Sobressai nesses ensaios a articulação do fazer experimental das obras com as singularidades de nossa constituição cultural. O olhar do autor não é pautado por uma sociologia que só vê constrangimentos em nossa precariedade institucional, nem se deixa influenciar por qualquer tipo de nacionalismo tardio ou de excentricidade a-histórica que estetiza as mazelas de nosso subdesenvolvimento. A condição experimental da arte brasileira remete, sem justificá-la, à inadequação de nossas instituições, ao desregramento de nossos vínculos sociais.
Não se trata de valorizar a precariedade, mas de perceber que as idéias e os lugares se processam conjuntamente. Sem espaço nos museus, a obra de Oiticica criou para si formas alternativas de disseminação poética. Hoje, ironicamente, ela é cobiçada pelos principais museus do mundo. Esta contradição é um desafio para a reflexão crítica e para as formas de recepção da arte na atualidade.
Um ponto importante, presente em vários ensaios, é a discussão do legado da arte experimental na produção contemporânea. O subtítulo do livro deve ser destacado: "Arte/vida: proposições e paradoxos". A barra separando-ligando arte e vida aponta para as promessas e riscos de dissolução da arte na vida. Por um lado, isso implicaria o fim da arte. Por outro, apontaria para a necessidade de se trazer a vida para dentro da experiência artística, transformando-a em um espaço experimental onde se forjariam novas possibilidades de ser no mundo. Como observou o autor, "Hélio (Oiticica) sempre se sentiu atraído pela idéia de Mondrian de que, algum dia, a arte se dissolveria na vida. Não seria 'nem o mural, nem a arte aplicada', como escreveu em 1961, mas 'algo expressivo', que seria como a beleza da vida, algo que não podia definir pois 'ainda não existia'".
Fazer artístico hoje é menos inflacionado de utopias
A dificuldade de se discutir essa produção experimental é inerente à maneira como ela rompe com as expectativas do que seja arte. As reviravoltas do conceito de arte e de suas formas de criar sentido reverberam no modo de pensá-la. Isso interfere na escrita da crítica, que assume um caráter mais exploratório e menos explicativo. Em sua análise da exposição de Oiticica na Whitechapel, por exemplo, Guy Brett afirma que não havia ali "nada a ser decifrado. O valor de um trabalho como esse não é provado pela referência a alguma interpretação externa. Como em jogos ou rituais, nós os trazemos à existência ao nos envolvermos com eles, ou seja, só são eficazes à medida que realmente participamos deles".
O interessante é vermos que as possibilidades de sentido não pertencem exclusivamente às obras, mas às relações que se estabelecem a partir delas.

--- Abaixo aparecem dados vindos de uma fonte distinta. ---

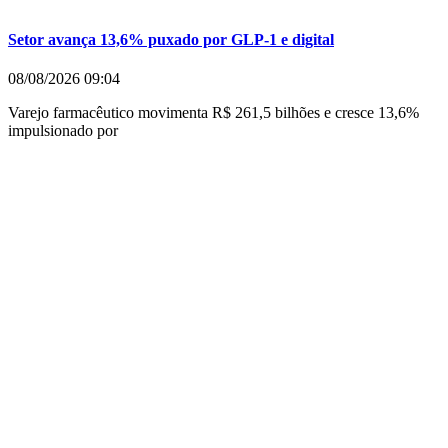
Setor avança 13,6% puxado por GLP-1 e digital
08/08/2026
09:04
Varejo farmacêutico movimenta R$ 261,5 bilhões e cresce 13,6%
impulsionado por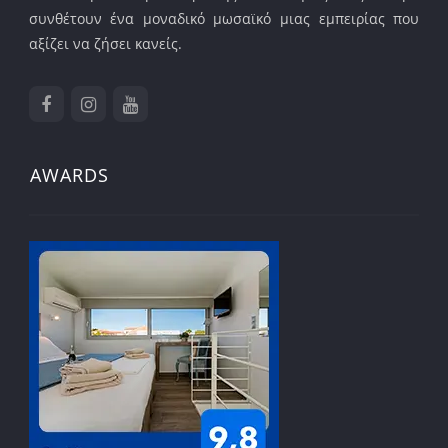
συνθέτουν ένα μοναδικό μωσαϊκό μιας εμπειρίας που
αξίζει να ζήσει κανείς.
AWARDS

Discutindo o trabalho de Lygia Clark, ele volta ao mesmo ponto, citando Lula Wanderley: "A comunicação que o 'Objeto Relacional' estabelece com o corpo não é feita pela delineação sensorial da forma, uma qualidade da superfície, mas sim por algo vago vivido pelo corpo que dissolve a noção de superfície e faz com que o objeto encontre significado em um dentro imaginário do corpo".
Interessante observar que a articulação arte/vida não se dá apenas do ponto de vista de "obras experimentais" que apostam na participação do espectador. Segundo o autor, isso também deve ser discutido em obras mais "tradicionais" como as esculturas e relevos de Sérgio Camargo, onde a dinâmica da forma produz campos de energia plástica que redefinem nossa percepção e relação com os materiais e com o espaço. "Para mim, assim como o uso de materiais era para Lygia e Hélio uma forma de revelar o corpo, para Sérgio era um modo de revelar a matéria". Percebe-se que se trata de um crítico com sensibilidade aberta às várias possibilidades de sentido propostas pelas obras, sejam elas de ordem ideológica, formal ou conceitual.

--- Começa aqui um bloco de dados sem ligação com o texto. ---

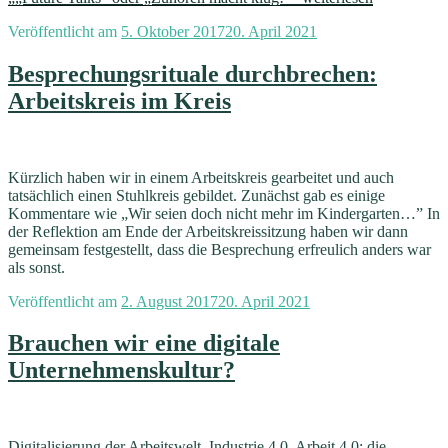
Veröffentlicht am
5. Oktober 2017
20. April 2021
Besprechungsrituale durchbrechen:
Arbeitskreis im Kreis
Kürzlich haben wir in einem Arbeitskreis gearbeitet und auch
tatsächlich einen Stuhlkreis gebildet. Zunächst gab es einige
Kommentare wie „Wir seien doch nicht mehr im Kindergarten…” In
der Reflektion am Ende der Arbeitskreissitzung haben wir dann
gemeinsam festgestellt, dass die Besprechung erfreulich anders war
als sonst.
Veröffentlicht am
2. August 2017
20. April 2021
Brauchen wir eine digitale
Unternehmenskultur?
Digitalisierung der Arbeitswelt, Industrie 4.0, Arbeit 4.0: die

A atualidade do legado experimental ganha força na sua discussão da obra de Ricardo Basbaum. O fazer artístico hoje é menos inflacionado de utopias e mais consciente do lugar problemático, mas inevitável, do circuito institucional. Guy Brett faz uma análise comparativa bastante interessante desses diferentes contextos. "Nos anos 1960, Lygia Clark podia falar, sem aparentar loucura, de artistas se unindo em uma tentativa de liberar a criatividade geral de todos, sem quaisquer limites psicológicos ou sociais. Parecia possível que uma transformação social revolucionária se combinasse com emancipação cultural (...) Mais recentemente, esses tipos de preocupação foram muito afetados por uma consciência crítica que investigou os processos socioculturais da produção de significado (...) Em vez de polarizar essas duas posições, poderíamos recorrer a uma visão social mais ampla e de longo prazo, e dizer que ambas foram expressões no campo da micropolítica, estratégias civilizacionais, impulsos emancipadores, poéticos, terapêuticos e críticos, interpretados por meio de relações íntimas, de pessoa para pessoa. As estratégias dos que não têm acesso ao poder".

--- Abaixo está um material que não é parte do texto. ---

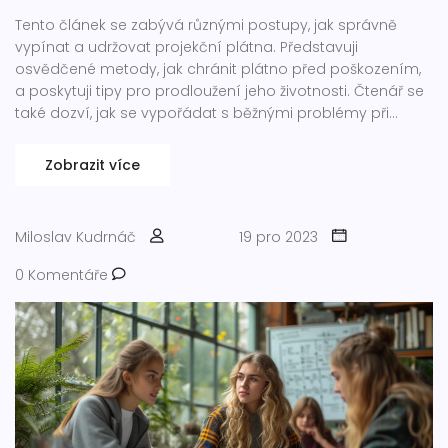
Tento článek se zabývá různými postupy, jak správně
vypínat a udržovat projekční plátna. Představuji
osvědčené metody, jak chránit plátno před poškozením,
a poskytuji tipy pro prodloužení jeho životnosti. Čtenář se
také dozví, jak se vypořádat s běžnými problémy při
vypínání a jak provádět základní údržbu pro zachování
dobrého stavu plátna.
Zobrazit více
Miloslav Kudrnáč
19 pro 2023
0 Komentáře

Papel da arte é persistir e apostar na complexidade
O ocaso das utopias não deve ser tomado como despolitização da arte, sua cooptação cínica à lógica estrita do mercado. O interesse destes ensaios é justamente mostrar novas formas de a arte resistir ao rebaixamento de suas expectativas de transformação da realidade. Não cabe à arte oferecer soluções, mas persistir e apostar na complexidade.
Uma última coisa a ser dita é a maneira arejada com que Guy Brett aborda a questão espinhosa da brasilidade. Não há ranços nacionalistas, fascínio pelo exótico nem tampouco submissão temática do processo de formalização das obras. Com extrema cautela e atenção crítica, o autor aponta para a capacidade singular de a arte brasileira aliar o rigor da tradição moderna a uma energia criativa derivada da hibridização cultural. As especificidades de nossa formação podem não ser um estorvo, mas uma possível diferença que qualifica a inserção da arte brasileira no mundo globalizado. Um livro imprescindível não só para os interessados em arte, mas para os estudos de cultura brasileira.
O artigo de Luiz Camillo Osório sobre a contribuição do crítico inglês Guy Brett para a arte Brasileira é ainda mais notável quando lido em contraste com um artigo pessimista de Barry Gewen que saiu no New York Times no sábado passado, 11 de dezembro de 2005. Gewen lamenta os excessos radicais e a falta de critérios da arte e da crítica contemporânea, escrevendo de um ponto de vista supostamente international, mas que no fundo é centrado na crítica novaiorquina, com sabor de saudosismo e puritanismo estético. A crítica inteligente e informada de Buy Brett sobre a vanguarda brasileira (que foi fundamental pra o meu entendimento da arte contemporânea num contexto internacional mais amplo) é uma rara contribuição de qualidade e profundidade, não só para o Brasil mas para a arte contemporânea em múltiplas latitudes. E embora o Brasil esteja na moda em várias capitais (vide a exposição atual Tropicália no museu de arte contemporânea de Chicago e o festival @rt Outsiders em Paris) ainda pouco se sabe de como e por quais caminhos nossas vanguardas se desenvolveram. Camillo Osório e Guy Brett, com sensibilidade incomum, nos ajudam a ver e articular esse rico veio experimental.